Collected data
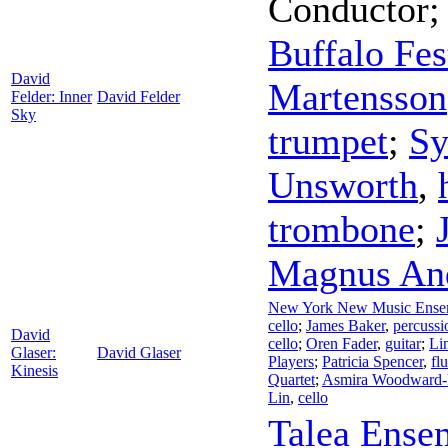
Conductor
Buffalo Fes
David
Martensson
Felder: Inner
David Felder
Sky
trumpet
;
Sy
Unsworth
,
trombone
;
Magnus An
New York New Music Ense
cello
;
James Baker
,
percussi
David
cello
;
Oren Fader
,
guitar
;
Li
Glaser:
David Glaser
Players
;
Patricia Spencer
,
flu
Kinesis
Quartet
;
Asmira Woodward-
Lin
,
cello
Talea Ense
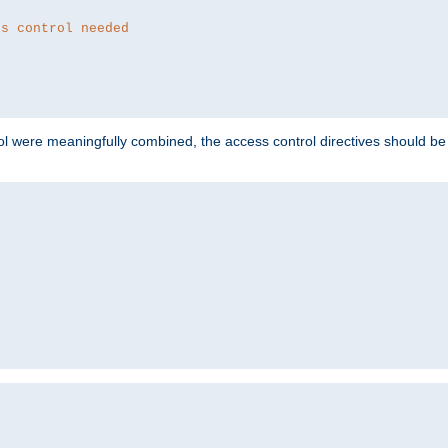
ss control needed
ol were meaningfully combined, the access control directives should b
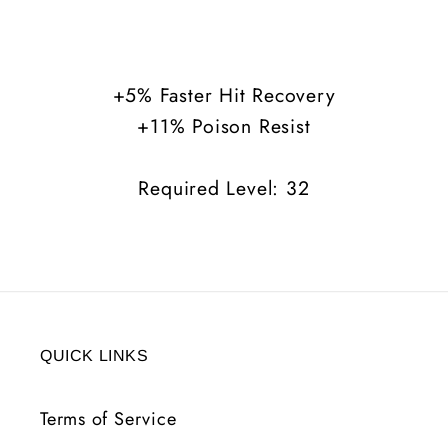
Balance
Balance
+5%
+5%
FHR
FHR
+5% Faster Hit Recovery
+11%
+11%
+11% Poison Resist
Poison
Poison
Resist
Resist
Required Level: 32
QUICK LINKS
Terms of Service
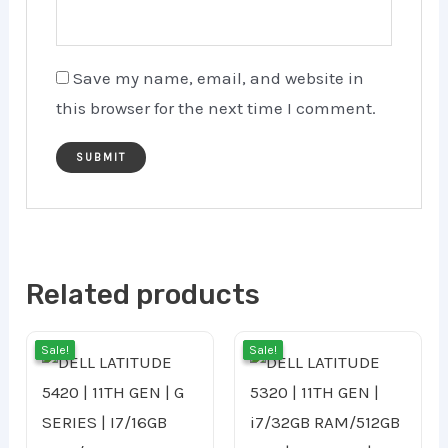
Save my name, email, and website in
this browser for the next time I comment.
Related products
Original
Current
Original
Cur
Sale!
Sale!
Sale!
Sale!
price
price
price
pri
was:
is:
was:
is:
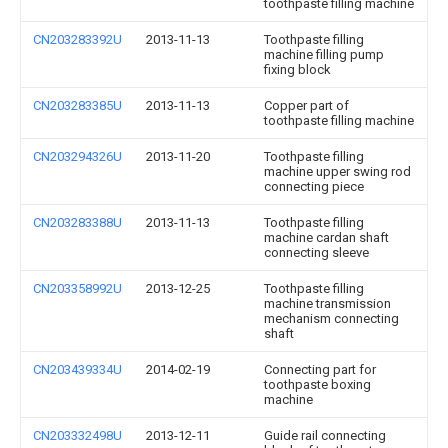
toothpaste filling machine
CN203283392U
2013-11-13
Toothpaste filling
machine filling pump
fixing block
CN203283385U
2013-11-13
Copper part of
toothpaste filling machine
CN203294326U
2013-11-20
Toothpaste filling
machine upper swing rod
connecting piece
CN203283388U
2013-11-13
Toothpaste filling
machine cardan shaft
connecting sleeve
CN203358992U
2013-12-25
Toothpaste filling
machine transmission
mechanism connecting
shaft
CN203439334U
2014-02-19
Connecting part for
toothpaste boxing
machine
CN203332498U
2013-12-11
Guide rail connecting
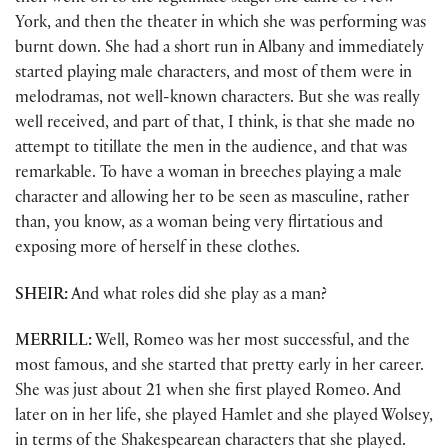
York, and then the theater in which she was performing was
burnt down. She had a short run in Albany and immediately
started playing male characters, and most of them were in
melodramas, not well-known characters. But she was really
well received, and part of that, I think, is that she made no
attempt to titillate the men in the audience, and that was
remarkable. To have a woman in breeches playing a male
character and allowing her to be seen as masculine, rather
than, you know, as a woman being very flirtatious and
exposing more of herself in these clothes.
SHEIR:
And what roles did she play as a man?
MERRILL:
Well, Romeo was her most successful, and the
most famous, and she started that pretty early in her career.
She was just about 21 when she first played Romeo. And
later on in her life, she played Hamlet and she played Wolsey,
in terms of the Shakespearean characters that she played.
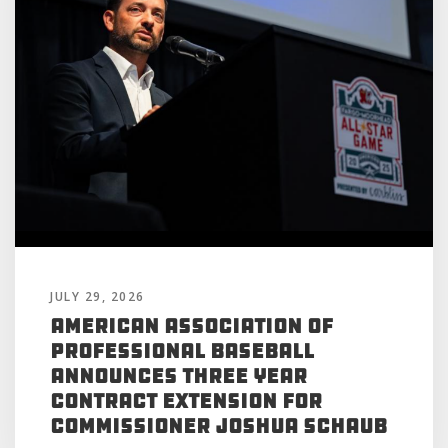
JULY 29, 2026
American Association of
Professional Baseball
Announces Three Year
Contract Extension for
Commissioner Joshua Schaub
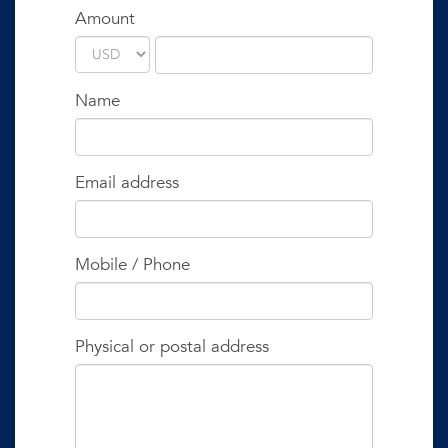
Amount
Name
Email address
Mobile / Phone
Physical or postal address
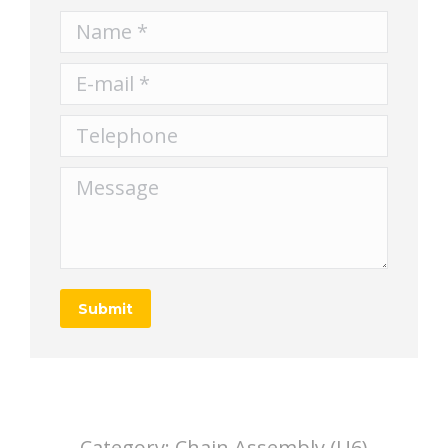
Name *
E-mail *
Telephone
Message
Submit
Category:
Chain Assembly (U6)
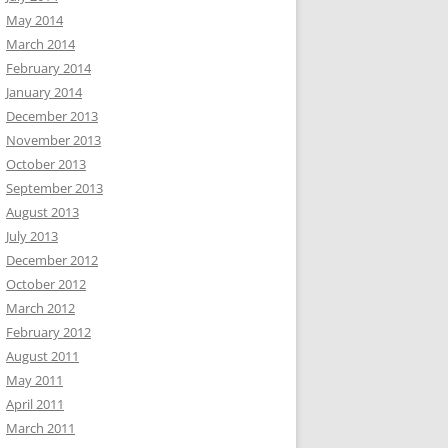
May 2014
March 2014
February 2014
January 2014
December 2013
November 2013
October 2013
September 2013
August 2013
July 2013
December 2012
October 2012
March 2012
February 2012
August 2011
May 2011
April 2011
March 2011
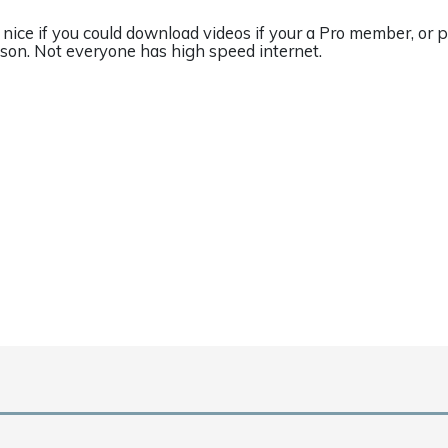
 nice if you could download videos if your a Pro member, or 
sson. Not everyone has high speed internet.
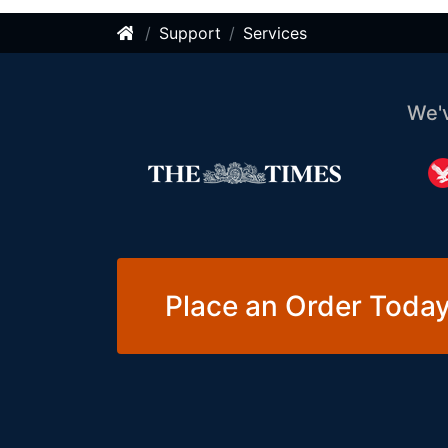
Support
Services
We'
Place an Order Today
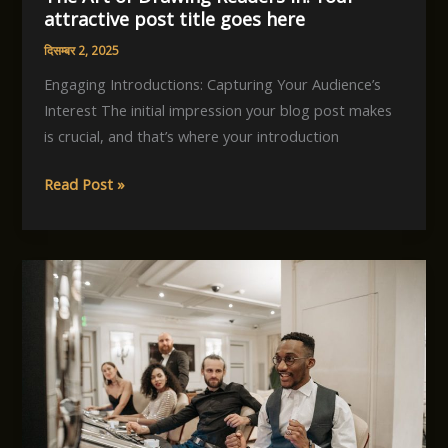
attractive post title goes here
दिसम्बर 2, 2025
Engaging Introductions: Capturing Your Audience’s
Interest The initial impression your blog post makes
is crucial, and that’s where your introduction
The
Read Post »
Art
of
Drawing
Readers
In:
Your
attractive
post
title
goes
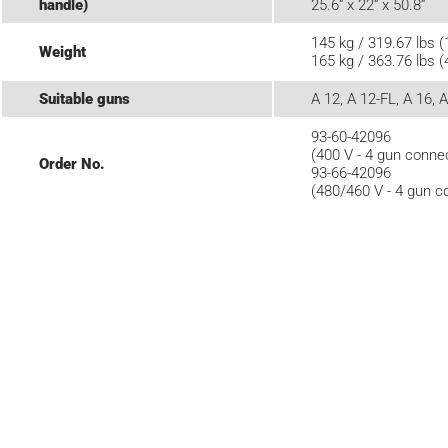
handle)
25.6“ x 22“ x 50.8“
145 kg / 319.67 lbs (
Weight
165 kg / 363.76 lbs (
Suitable guns
A 12, A 12-FL, A 16, 
93-60-42096
(400 V - 4 gun conne
Order No.
93-66-42096
(480/460 V - 4 gun c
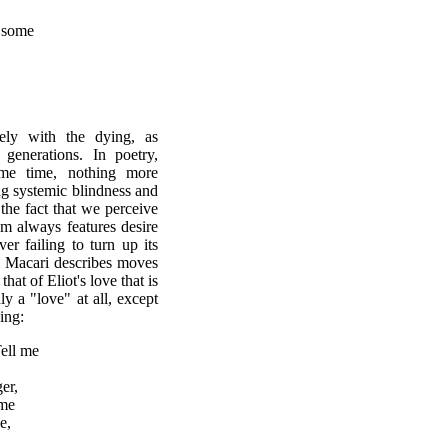
d some
ely with the dying, as
enerations. In poetry,
ame time, nothing more
ing systemic blindness and
 the fact that we perceive
sm always features desire
er failing to turn up its
g Macari describes moves
that of Eliot's love that is
y a "love" at all, except
ing:
me
er,
 me
e,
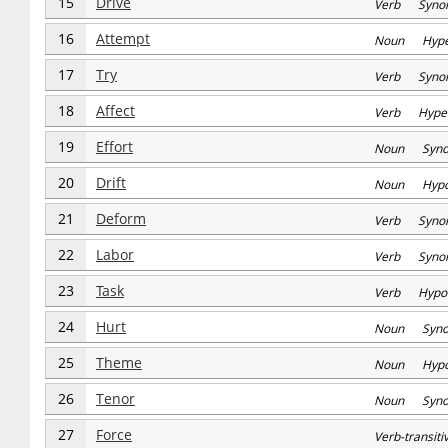
15
Drive
Verb Syno
16
Attempt
Noun Hype
17
Try
Verb Syno
18
Affect
Verb Hype
19
Effort
Noun Syn
20
Drift
Noun Hyp
21
Deform
Verb Syno
22
Labor
Verb Syno
23
Task
Verb Hypo
24
Hurt
Noun Syn
25
Theme
Noun Hyp
26
Tenor
Noun Syn
27
Force
Verb-transi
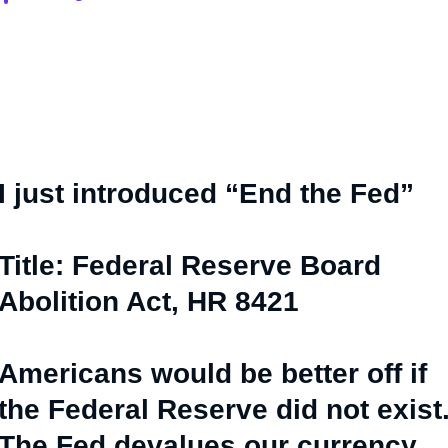
I just introduced “End the Fed”
Title: Federal Reserve Board
Abolition Act, HR 8421
Americans would be better off if
the Federal Reserve did not exist
The Fed devalues our currency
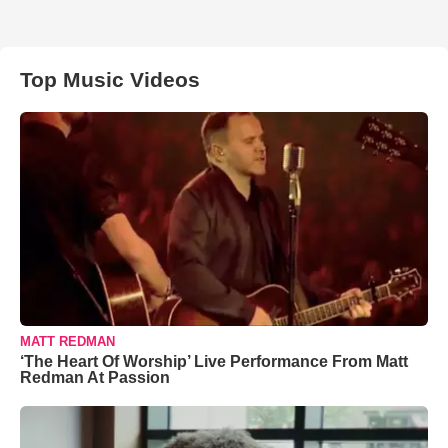
Top Music Videos
MATT REDMAN
‘The Heart Of Worship’ Live Performance From Matt
Redman At Passion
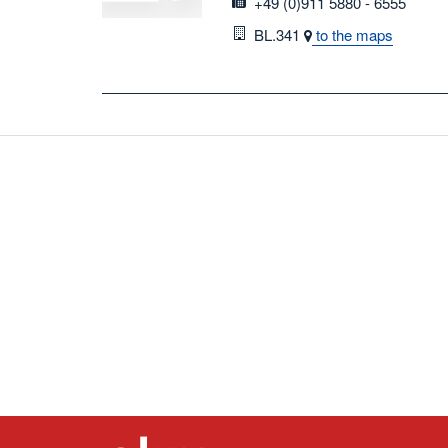
fax
+49 (0)911 5880 - 6555
Room
BL.341
to the maps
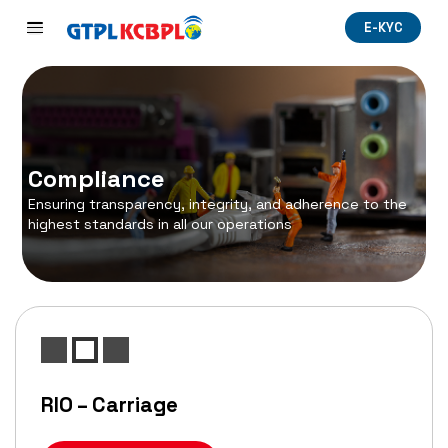
E-KYC
Compliance
Ensuring transparency, integrity, and adherence to the
highest standards in all our operations
RIO – Carriage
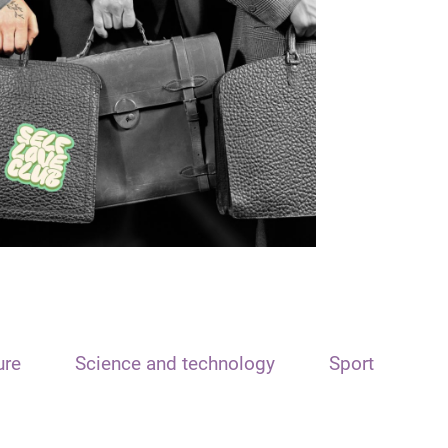
ure
Science and technology
Sport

AIM OF THE TASK:
Search the entries for the string "time". Copy every line that has it.

RESPONSE:
this browser for the next time I comment.
ame time, nothing more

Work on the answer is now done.